Some of my days at work are very long. And dusty. And end with bad, flattened down hair and oddball stains on the front of my shirt. I leave in the morning and I come back at night. I bring my lunch in a little sack decorated with tiny deer, which holds various tupperwares of yogurt and sandwiches and 2 big bottles of water since the hose water comes off an ag well, and I'm not sure about drinking so much of that. My office is in a trailer and my bathroom's out in a porta potty and I do a lot of yelling out there at work and have nice times and irritated times and do probably too much heavy lifting.

It's probably a lot like your job except I may go through a lot more sunscreen than you do at yours.
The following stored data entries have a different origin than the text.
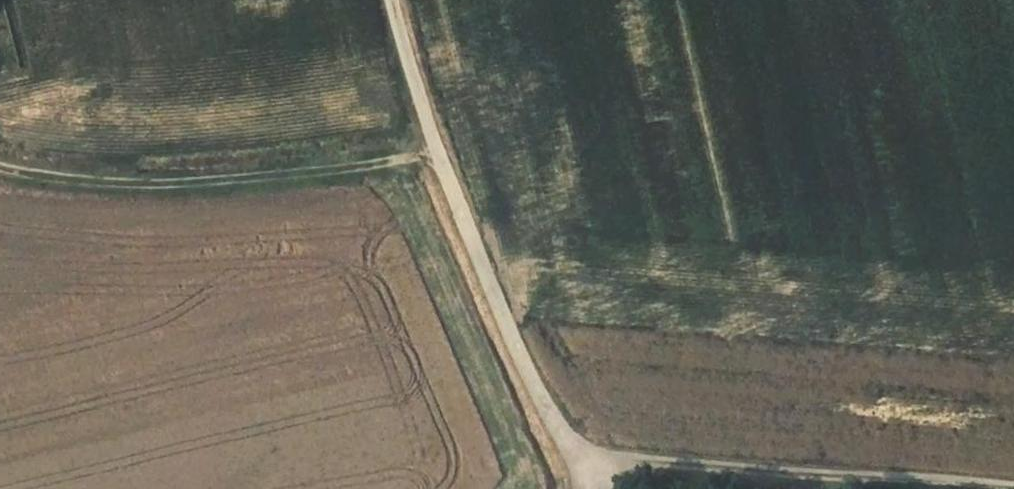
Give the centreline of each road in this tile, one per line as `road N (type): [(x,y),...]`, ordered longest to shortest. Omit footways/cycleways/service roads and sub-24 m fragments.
road 1 (track): [(391,0),(437,153),(585,488)]
road 2 (track): [(437,153),(301,179),(167,188),(54,182),(0,167)]
road 3 (track): [(576,458),(1013,487)]

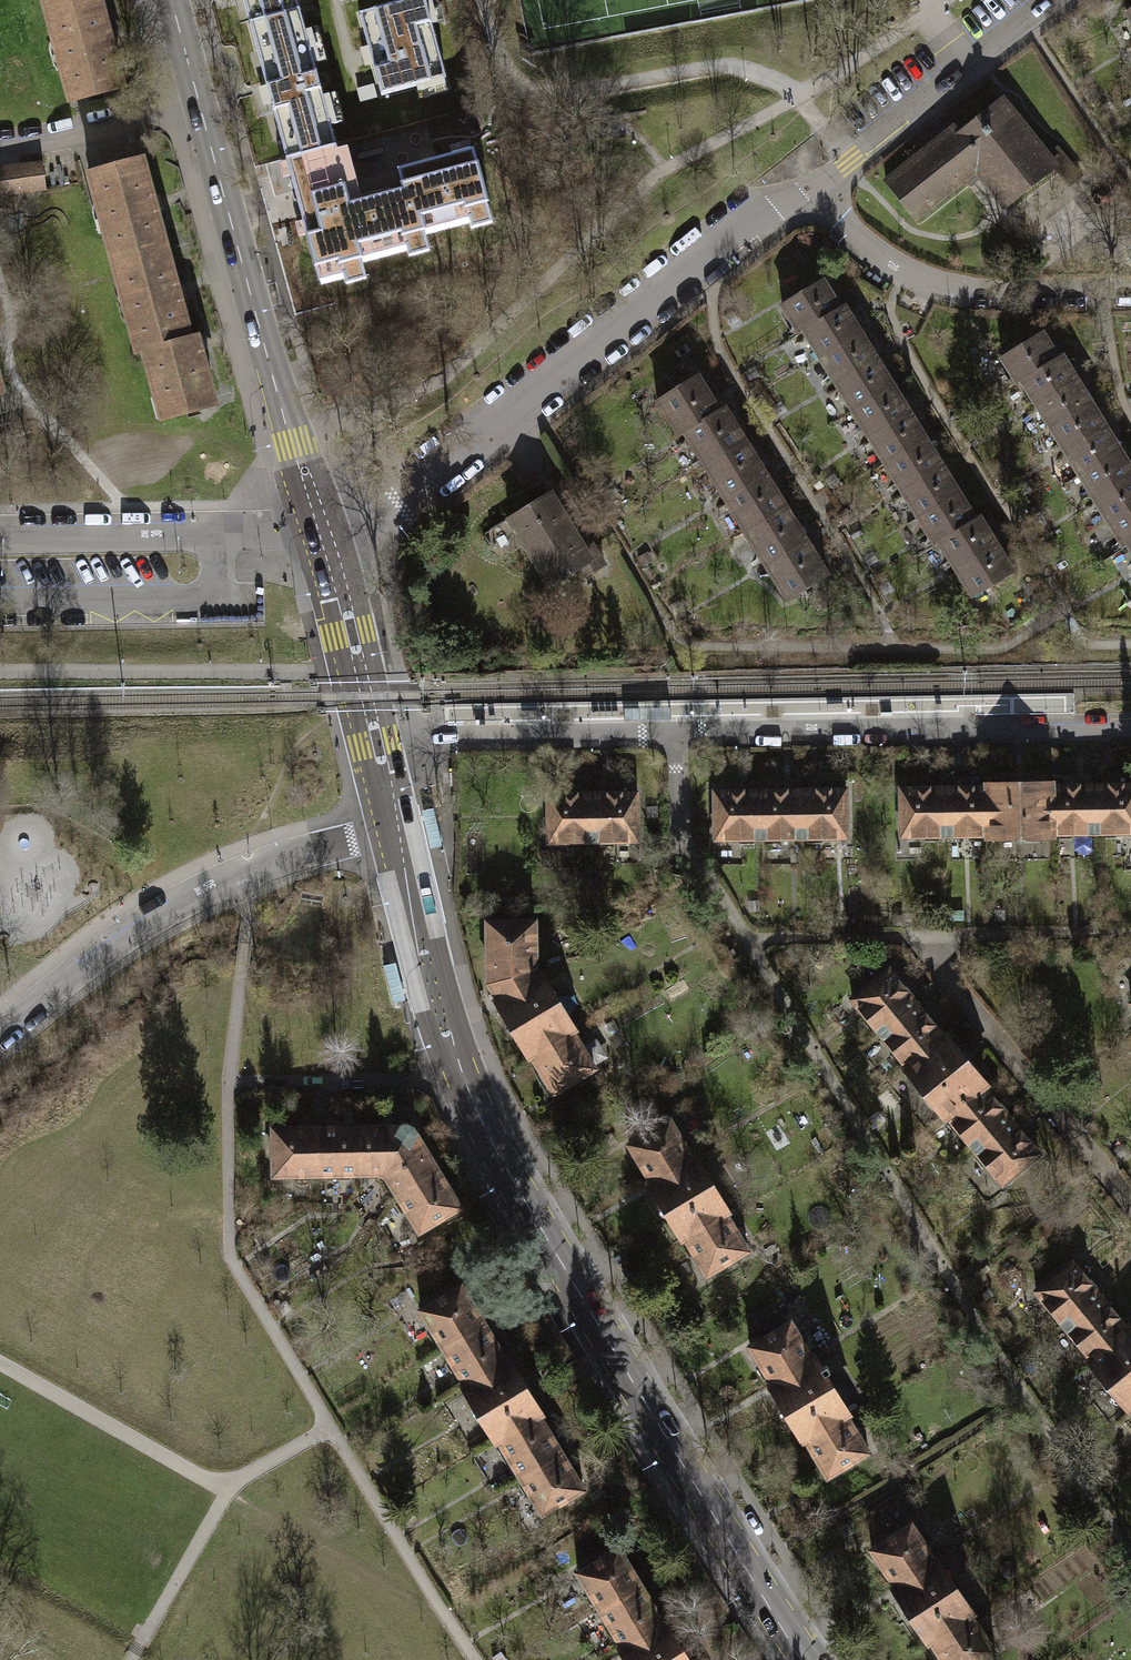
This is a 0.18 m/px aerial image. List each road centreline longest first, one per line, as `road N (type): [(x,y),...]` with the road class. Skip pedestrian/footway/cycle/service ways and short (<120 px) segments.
road 1 (secondary): [(807,1659),(510,1177),(437,1006),(394,826)]
road 2 (residential): [(808,186),(358,535),(324,542)]
road 3 (residential): [(1130,728),(674,736)]
road 4 (residential): [(394,826),(246,869),(180,898),(115,938),(0,1032)]
road 5 (secondary): [(319,524),(195,95)]
road 6 (residential): [(808,186),(862,249),(938,280),(969,288),(1130,288)]
road 7 (residential): [(1130,1209),(945,984),(924,937)]
road 8 (residential): [(319,524),(0,535)]
road 9 (residential): [(1052,0),(808,186)]
road 10 (residential): [(674,736),(375,744)]
road 11 (secondary): [(375,744),(324,542)]
road 12 (residential): [(195,95),(82,135),(0,149)]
I thought it was funny over the weekend when someone asked me, is your blog your main thing you do? Because I like to put on airs as if I'm a millionaire who's full time job is to train my dogs and write amusing things about it in my blog with little photos and drawings, and you might not know, aw heck. I am just a working stiff like you are.

Some days on the job are better than others. I think this is the same at your work, too. Unless you're a drug addled sex slave kept in a locked shipping container behind a truck stop in the desert or maybe have to sew Hanes underpants waistbands together until your fingers bleed. I hope those aren't your jobs.
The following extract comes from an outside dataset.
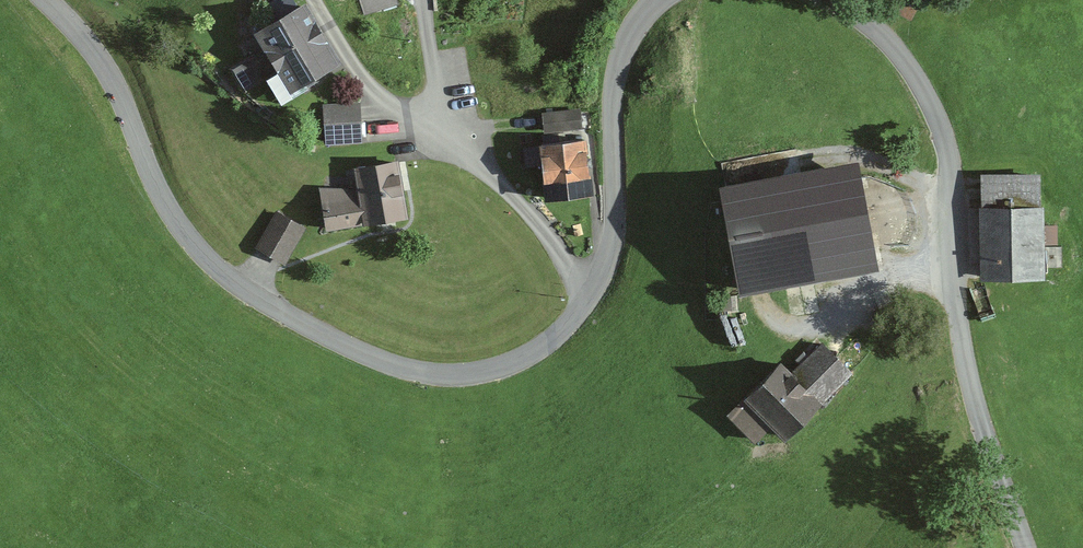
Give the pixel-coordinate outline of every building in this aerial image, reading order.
[(313,9),(263,39),(297,97),(347,68),(313,9)] [(267,48),(239,65),(251,87),(280,70),(267,48)] [(363,105),(327,107),(329,150),(365,149),(363,105)] [(591,143),(541,146),(544,199),(594,197),(591,143)] [(866,163),(729,186),(746,288),(884,264),(866,163)] [(360,187),(327,191),(332,230),(411,221),(405,164),(358,170),(360,187)] [(1048,173),(988,172),(985,278),(1046,280),(1048,173)] [(279,214),(259,251),(282,263),(302,227),(279,214)] [(787,355),(732,410),(759,436),(774,420),(792,437),(857,372),(823,339),(797,365),(787,355)]
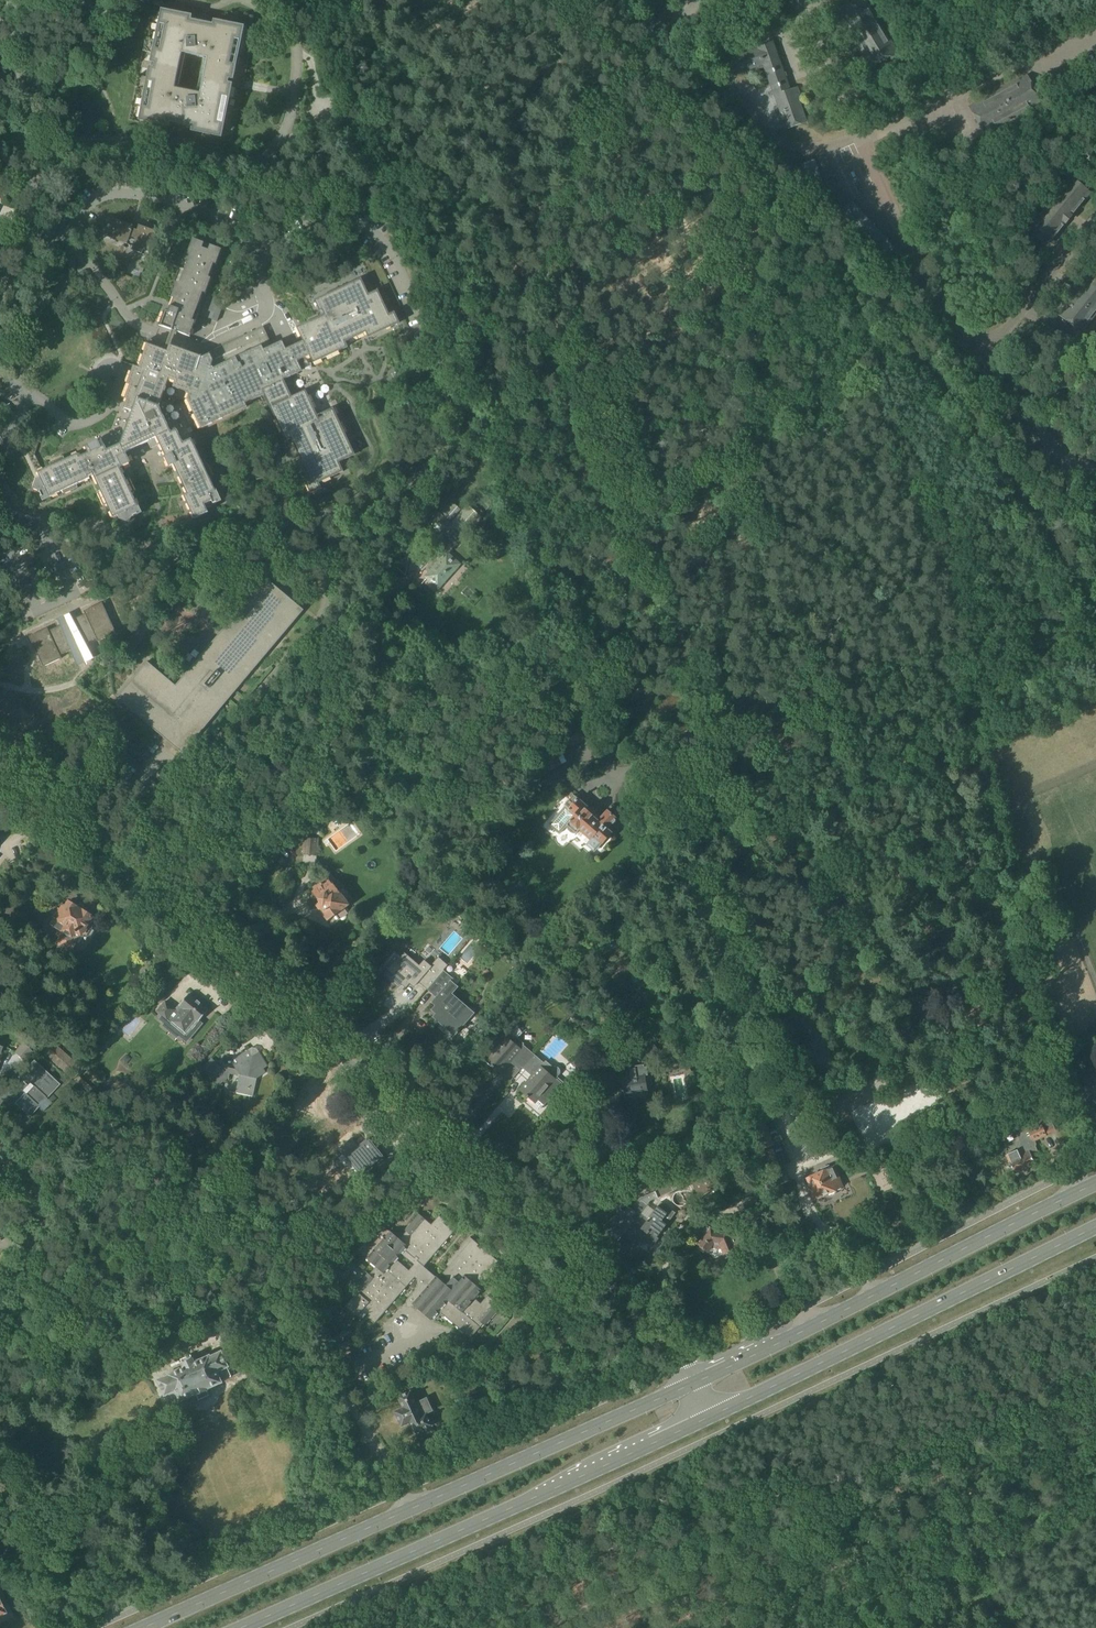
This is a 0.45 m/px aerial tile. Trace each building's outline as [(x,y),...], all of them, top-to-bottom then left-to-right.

Some days on the job are worse than others. Shit happens. Or maybe it was one of those days that was just fine. Just another day at work. Then you drive back out of the hills and across the county and sit in the freeway traffic and back into town and those dogs are in the back of the car, and they just had a day at work, too. Maybe one of them snored her head off on an old wool blanket, and one of them got up the desk like she isn't suppose to, to stare at the window and see if it looks like it's quitting time. Or one of them might have sat in the office doorway and stared at the glittery tape on the sprinkler on the hill, that flutters in the breeze, just so.

Although I have to say, he hasn't been doing that, as of late.

Those long days, afterwards we end driving out to the edge of town, to the path that walks out to the bluffs, alongside the mobile home park with the lamest graffiti ever limply sprayed on it's cinderblock wall. We all know that path, lately by the time we get there the sun is starting to head down and you can tell the season is changing by the way that light is starting to glare across the scrub brush and into squinting dog eyes. Some of us walk, some of us run, some of us chase rabbits into the greaseweed. We all check for ticks.

We just walk as far as the ocean bluff, where the wind picks up and tonight there were about 100 pelicans, all flying with purpose towards the north. Not sure what's there for them, in the north, but it's where they think they need to go. In a big flapping v-shape, skimming across the waves and up into the air.

Sometimes a heron stands out there in the field. None of us mess with that thing, a bird that stands maybe as high as me with a beak that looks like a saber. It's nature and all, but that thing looks evil to me.

I don't know how far we walk out there. A mile? It doesn't take too long to walk there and back. Or run. Or trot. Or stop to roll in dead grass, depending on who you are. Long enough to know, that we are all happy how we're ending our day.

2 comments:

Celeste said...

Lovely post.
I once saw one of those tall gray herons catch a big gopher (with a stab like lightning)and then fly away with the gopher still struggling in its long neck. The heron flew awkwardly, with its neck pinging around in weird ways. I don't like gophers, but I felt sorry for that one.
Celeste

Jodi, eh? said...

Reading a post by you is a perfect way to end my day.